**Extracted text**
────────────────────────────────────────

3. The "last" IT project? While it's clear that technological competence is critical in most industries, the variation in returns on IT investments is daunting. In retailing, for example, a CFO knows with some precision what an additional location will cost and how much revenue it is likely to generate. In contrast, an IT project's total cost could be off by an entire order of magnitude and its value either minimal or game changing. Senior executives at some organizations that have used IT less successfully in the past will probably throw up their hands and shut off all discretionary IT projects for the duration of the downturn. Naturally, this situation will challenge CIOs. The most effective course will be to explain what it would take to improve the value equation for IT investments.

────────────────────────────────────────

**Extracted information**
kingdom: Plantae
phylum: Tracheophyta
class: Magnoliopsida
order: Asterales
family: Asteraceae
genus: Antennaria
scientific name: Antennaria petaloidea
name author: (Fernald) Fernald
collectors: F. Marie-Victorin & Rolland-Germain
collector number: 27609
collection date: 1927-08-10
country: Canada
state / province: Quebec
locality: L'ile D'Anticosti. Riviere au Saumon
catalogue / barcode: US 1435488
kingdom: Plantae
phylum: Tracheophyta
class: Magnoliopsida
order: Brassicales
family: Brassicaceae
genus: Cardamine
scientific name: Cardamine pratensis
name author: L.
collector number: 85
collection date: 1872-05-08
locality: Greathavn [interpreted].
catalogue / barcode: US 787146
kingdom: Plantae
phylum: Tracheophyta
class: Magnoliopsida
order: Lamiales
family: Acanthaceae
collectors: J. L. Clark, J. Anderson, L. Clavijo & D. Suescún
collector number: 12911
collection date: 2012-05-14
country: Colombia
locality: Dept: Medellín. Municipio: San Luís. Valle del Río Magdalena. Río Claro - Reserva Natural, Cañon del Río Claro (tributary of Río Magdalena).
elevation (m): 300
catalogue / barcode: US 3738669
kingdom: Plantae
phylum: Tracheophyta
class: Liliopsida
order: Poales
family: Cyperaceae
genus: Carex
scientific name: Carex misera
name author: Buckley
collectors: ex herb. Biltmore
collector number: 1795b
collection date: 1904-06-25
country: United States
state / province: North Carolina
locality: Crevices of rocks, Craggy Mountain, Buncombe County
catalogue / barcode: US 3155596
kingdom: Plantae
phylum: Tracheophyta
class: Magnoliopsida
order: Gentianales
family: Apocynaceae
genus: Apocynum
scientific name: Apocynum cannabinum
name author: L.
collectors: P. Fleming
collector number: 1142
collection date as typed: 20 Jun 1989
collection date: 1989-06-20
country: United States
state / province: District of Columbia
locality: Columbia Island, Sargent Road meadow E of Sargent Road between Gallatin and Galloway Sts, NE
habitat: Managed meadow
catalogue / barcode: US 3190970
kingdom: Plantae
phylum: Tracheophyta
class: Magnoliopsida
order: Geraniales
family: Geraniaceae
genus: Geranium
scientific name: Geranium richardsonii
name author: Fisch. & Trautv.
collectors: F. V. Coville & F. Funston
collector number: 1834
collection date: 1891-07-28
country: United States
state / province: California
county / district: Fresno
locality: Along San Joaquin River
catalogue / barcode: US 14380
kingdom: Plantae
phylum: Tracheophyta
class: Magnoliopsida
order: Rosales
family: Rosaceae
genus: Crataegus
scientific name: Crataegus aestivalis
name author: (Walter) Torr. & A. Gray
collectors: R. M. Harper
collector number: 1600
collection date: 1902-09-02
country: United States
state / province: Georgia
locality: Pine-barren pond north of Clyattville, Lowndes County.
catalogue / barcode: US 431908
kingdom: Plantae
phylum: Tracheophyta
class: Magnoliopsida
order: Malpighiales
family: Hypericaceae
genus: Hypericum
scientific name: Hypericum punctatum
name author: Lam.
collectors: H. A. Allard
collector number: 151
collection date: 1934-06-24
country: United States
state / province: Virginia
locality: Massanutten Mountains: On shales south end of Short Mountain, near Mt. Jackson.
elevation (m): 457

────────────────────────────────────────

**Problem to solve**
According to the text on IT investments, how precisely could an IT project's total cost be off? The items have no connection to the text.

**Result below**
It could be off by an entire order of magnitude.